Loads the most sets of most probable words for each topic after training a topic model.

Name Type Description
topic_keys_path string Path to where the topic keys are stored.
RETURNS list of lists of strings The 20 most probable words for each topic.

load_topic_distributions(topic_distributions_path)

Loads the topic distribution for each document after training a topic model.

Name Type Description
topic_distributions_path string Path to where the topic distributions are stored.
RETURNS list of lists of integers Topic distribution (list of probabilities) for each document.

get_top_docs(training_data, topic_distributions, topic_index, n=5)

Gets the documents with the highest probability for the target topic.

Name Type Description
training_data list of strings Processed documents that was used to train the topic model.
topic_distributions list of lists of integers Topic distribution (list of probabilities) for each document.
topic_index integer The index of the target topic.
n integer The number of documents to return.
RETURNS list of tuples (float, string) The topic probability and document text for the n documents with the highest probability for the target topic.

plot_categories_by_topics_heatmap(labels, topic_distributions, topic_keys, output_path=None, target_labels=None, dim=None)

If the dataset includes some time of categorical labels, creates a heatmap of the labels x topics.

Name Type Description
labels list of strings Document labels (e.g., authors of the documents, genres of the documents).
topic_distributions list of lists of integers Topic distribution (list of probabilities) for each document.
topic_keys list of lists of strings The 20 most probable words for each topic.
output_path string Path to where the resulting figure should be saved.
target_labels list of strings A subset of labels to use for plotting.
dim tuple of integers (x, y) dimensions for the resulting figure.

plot_categories_by_topic_boxplots(labels, topic_distributions, topic_keys, output_path=None, target_labels=None, dim=None)

If the dataset includes some time of categorical labels, creates a set of boxplots, one plot for each topic.

Name Type Description
labels list of strings Document labels (e.g., authors of the documents, genres of the documents).
topic_distributions list of lists of integers Topic distribution (list of probabilities) for each document.
topic_keys list of lists of strings The 20 most probable words for each topic.
output_path string Path to where the resulting figure should be saved.
target_labels list of strings A subset of labels to use for plotting.
dim tuple of integers (x, y) dimensions for the resulting figure.

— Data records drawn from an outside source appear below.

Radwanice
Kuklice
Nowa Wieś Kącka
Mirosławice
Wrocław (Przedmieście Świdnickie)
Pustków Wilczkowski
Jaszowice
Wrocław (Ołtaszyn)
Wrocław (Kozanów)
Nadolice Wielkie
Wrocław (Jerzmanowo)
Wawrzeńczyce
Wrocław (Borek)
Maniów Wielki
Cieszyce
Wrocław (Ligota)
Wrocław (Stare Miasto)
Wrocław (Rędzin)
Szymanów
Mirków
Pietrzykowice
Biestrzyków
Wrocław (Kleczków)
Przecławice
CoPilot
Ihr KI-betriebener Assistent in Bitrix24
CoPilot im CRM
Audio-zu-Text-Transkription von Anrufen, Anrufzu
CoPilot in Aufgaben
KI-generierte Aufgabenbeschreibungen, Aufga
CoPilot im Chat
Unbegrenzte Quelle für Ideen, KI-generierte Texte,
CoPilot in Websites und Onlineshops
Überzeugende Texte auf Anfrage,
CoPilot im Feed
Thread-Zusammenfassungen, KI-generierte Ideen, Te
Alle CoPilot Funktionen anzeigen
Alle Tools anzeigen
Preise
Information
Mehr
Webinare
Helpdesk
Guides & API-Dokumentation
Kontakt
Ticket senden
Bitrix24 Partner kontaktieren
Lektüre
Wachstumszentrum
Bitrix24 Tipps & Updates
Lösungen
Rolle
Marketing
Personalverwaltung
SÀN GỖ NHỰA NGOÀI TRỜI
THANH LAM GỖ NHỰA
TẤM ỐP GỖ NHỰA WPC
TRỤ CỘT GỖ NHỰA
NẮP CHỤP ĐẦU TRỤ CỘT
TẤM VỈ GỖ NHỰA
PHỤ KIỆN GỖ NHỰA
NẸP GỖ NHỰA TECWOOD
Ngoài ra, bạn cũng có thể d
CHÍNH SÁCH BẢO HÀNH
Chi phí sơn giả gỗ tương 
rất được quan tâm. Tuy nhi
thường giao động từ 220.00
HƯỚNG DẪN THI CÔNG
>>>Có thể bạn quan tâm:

divide_training_data(documents, num_chunks=10)

Given a dataset, divides each document into a set of equally sized chunks.

Name Type Description
documents list of strings Documents to split.
num_chunks integer How many times to split each document.
RETURNS tuple (list of strings, list of integers, list of floats) The divided documents, the indices of the input documents, and the positions within the documents (0-1.0).

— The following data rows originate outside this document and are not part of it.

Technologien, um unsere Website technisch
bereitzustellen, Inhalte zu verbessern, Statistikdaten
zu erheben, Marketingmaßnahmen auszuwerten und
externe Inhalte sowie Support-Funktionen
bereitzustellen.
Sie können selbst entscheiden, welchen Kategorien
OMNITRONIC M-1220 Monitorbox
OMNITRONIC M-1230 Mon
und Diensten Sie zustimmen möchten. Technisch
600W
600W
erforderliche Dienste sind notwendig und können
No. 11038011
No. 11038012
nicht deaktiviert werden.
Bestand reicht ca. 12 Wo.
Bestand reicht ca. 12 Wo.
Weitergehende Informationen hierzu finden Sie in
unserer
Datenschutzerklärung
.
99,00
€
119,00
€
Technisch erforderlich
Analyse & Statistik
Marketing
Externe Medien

infer_topics(path_to_mallet, path_to_original_model, path_to_new_formatted_training_data, path_to_new_topic_distributions)

Get topic distributions for a set of new documents using a model that has been trained on another set of documents.

Name Type Description
path_to_mallet string Path to your local MALLET installation: .../mallet-2.0.8/bin/mallet
path_to_original_model string Path to where the topic model was stored.
path_to_new_formatted_training_data string Path to where the MALLET formatted training data is stored.
path_to_new_topic_distributions string Path to where the topic distributions should be stored.

plot_topics_over_time(topic_distributions, topic_keys, times, topic_index, output_path=None)

Creates lineplots, one for each topic, showing the mean topic probability over document segments.

Name Type Description
topic_distributions list of lists of integers Topic distribution (list of probabilities) for each document.
topic_keys list of lists of strings The 20 most probable words for each topic.
times list of floats The division indices within the document.
topic_index integer The index of the target topic.
output_path string Path to where the resulting figure should be saved.